Tuesday, May 11

Virtual tourism for the time being


‘Tourism at the fingertip.’ — Bernama file photo

HUMAN beings are a restless lot. By nature, they want to move about and do the things which they like most. That is why they resent any curb to their mobility even if it’s for their own good.

They are, supposedly, endowed with intelligence. Under confinement somewhere, they think of ways and means to deal with boredom. For example, many people, living under the ‘stay at home’ Order during the coronavirus pandemic, have begun to adjust their behaviour in order to cope with life under what is called the ‘new norms’ regime.

Travel restrictions have adversely impacted millions of people in many ways, the tourism business being the hardest hit. Yet most people have found ways and means on how to manage their lives. They are an innovative lot.

People who have caught the travel bug are mostly frustrated by the inability to travel. I know how they feel! One of the things that I miss terribly is to be able to travel outside Sarawak and, funds permitting, outside Malaysia for a while, always returning to base at the end of each trip.

Like many Sarawakians, I have relatives who live, work or study overseas, whom I have not seen for quite some time now. I think that they want to see me too. Although it is possible seeing them during a Zoom meeting, yet a virtual meeting does not allow for long enough time during which to talk. Touching, a human trait, is sorely missing.

In the circumstances, this is the only way by which to see and talk to each other. We have to put up with it as long as Covid-19 is still around. Blast it! One must never yield to the virus, though. As humans with higher intelligence, we must utilise the time during home confinement period to do something useful – read, write, listen to songs and music, participate in virtual meetings, plant vegetables, talk to flowers, etc.

Know your own backyard

Nowadays, travelling can be carried out virtually, thanks to the inventors of the hand phone and the Internet. For those who possess the wonder gadget, that is. Without spending a single Ringgit on plane tickets or hotel accommodation, one can roam far and wide in the world in the comfort of the home.
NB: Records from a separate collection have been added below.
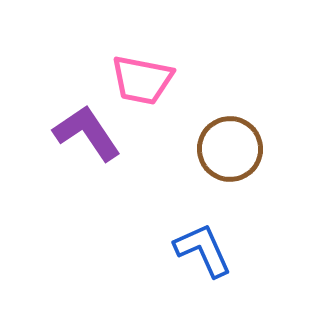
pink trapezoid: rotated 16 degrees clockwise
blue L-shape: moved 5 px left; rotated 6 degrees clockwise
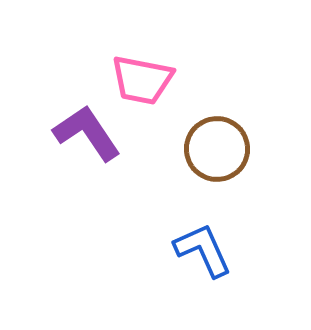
brown circle: moved 13 px left
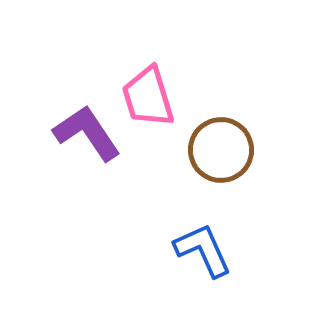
pink trapezoid: moved 6 px right, 17 px down; rotated 62 degrees clockwise
brown circle: moved 4 px right, 1 px down
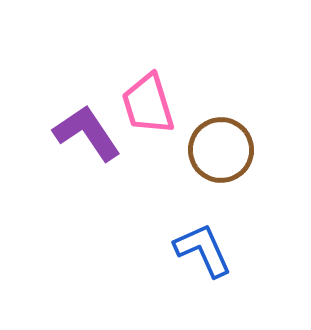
pink trapezoid: moved 7 px down
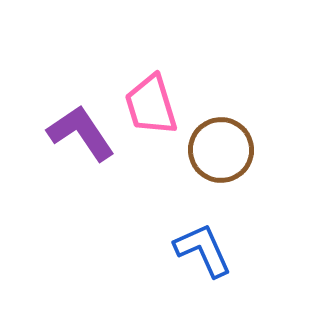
pink trapezoid: moved 3 px right, 1 px down
purple L-shape: moved 6 px left
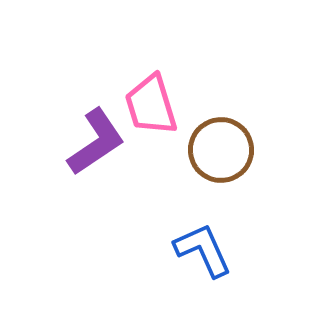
purple L-shape: moved 15 px right, 9 px down; rotated 90 degrees clockwise
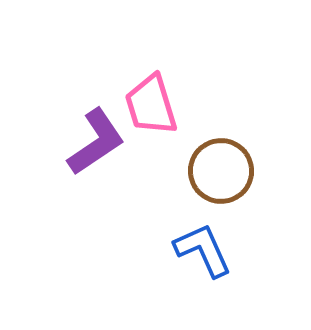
brown circle: moved 21 px down
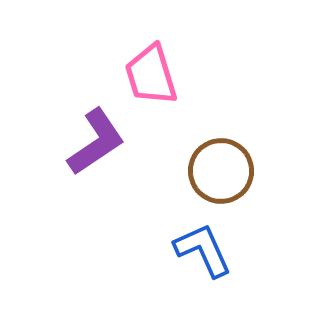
pink trapezoid: moved 30 px up
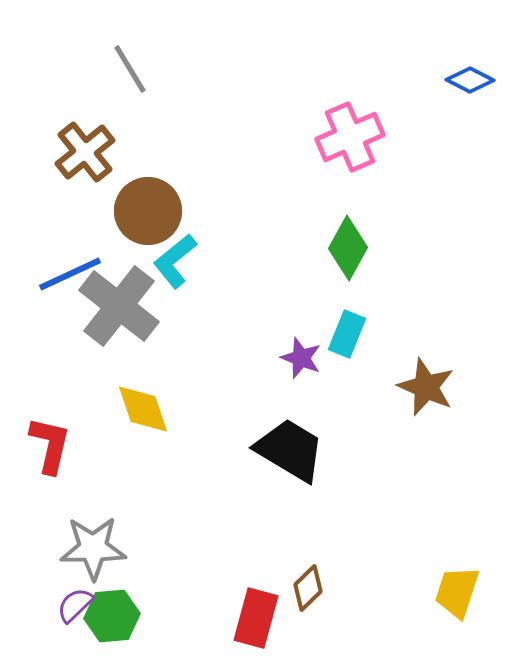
Ironically, this is the best time to travel. Online, of course. For instance, although I have never been personally to Danau Santarum or Ketungau or Tumbang Anoi or Tampun Juah, or Sungai Katingan – all in the Indonesian Borneo – yet, I have seen parts of these places from the screen of my hand phone.

In 1989, I was a participant in the Asean Conference on Settlement held in Solo, Surakarta, and the Workshop was held in Samarinda, Borneo. On a double-decker Russian helicopter, the workshop participants flew to a new Kayan/Kenyah settlement at Datah Bilang on the shores of the great Mahakam River. I would love to see these places once again, even online.

Historical places

There is another place that I would love to visit in Borneo: Tumbang Anoi, on the upper Kahayan River, Central Kalimantan. This is reachable from Kota Palangkaraya. It was here in 1894 that a Headhunters’ Summit was held. Sponsored by the Dutch government and, subject to correction, with some finance from Rajah Charles Brooke of Sarawak, the idea was to stop headhunting among the Dayak tribes in the Dutch Territory. The fear of losing one’s head had hampered the effort of the Christian missionaries and Dutch explorers. One such explorer, A.W. Nieuwenhuis, was commissioned to survey river systems by walking from the Kapuas watershed to the Mahakam – a journey from Pontianak to Samarinda. In effect, however, the summit was a peace treaty between the Dayaks in Sarawak and those in the Dutch Borneo, following the kayau between Batang Lupar Iban and the Kantu Iban in 1885. Since then there has been peace among these two groups of Iban.

I have seen Tumbang Anoi online, but nothing like being there personally. A video done of one man walking in the villages of people living in the upper reaches of the Kahayan River (middle of Borneo Island) is most educational. It reminds viewers of the contrast in terms of physical development in the interior of Borneo and that of the towns and cities. No government in the 21st century would expose this sort of under-developed state of their country to the public. But one gets a glimpse of the situation from a video made by a private individual mainly for fun. I have followed a man who walks around the remote villages in the Kahayan, apparently following the format similar to that adopted by the channel Jerusalem Dateline.

I have never been to Jerusalem, but I have seen several places which are mentioned in the Holy Bible via that channel. Seeing the pictures of those sites online is good for the soul for many Christians in this part of the world who have not been to Jerusalem.

Going to church

I can go to church at home! And after church, a home- cooked breakfast, instead of at the favourite stall in town. Missing the smiles of friends and the shaking of hands after the service.

Did you pray for the end of the pandemic? Of course, you did. So, for the time being, online church service is the best option in the circumstances.

Back to the smart phone now – enjoying the videos on the picnic on the kerangan (pebbled beach of a river) and the spearing of the fish in the Katibas by some young men of the district. Reminds me of my days fishing in the jungle around this time of the year (landas) while on holiday back in the village. Those were normal times.

At that time the video camera and the hand phone had not been invented! I would have done the filming of my adventures in the jungle, if these gadgets were available then.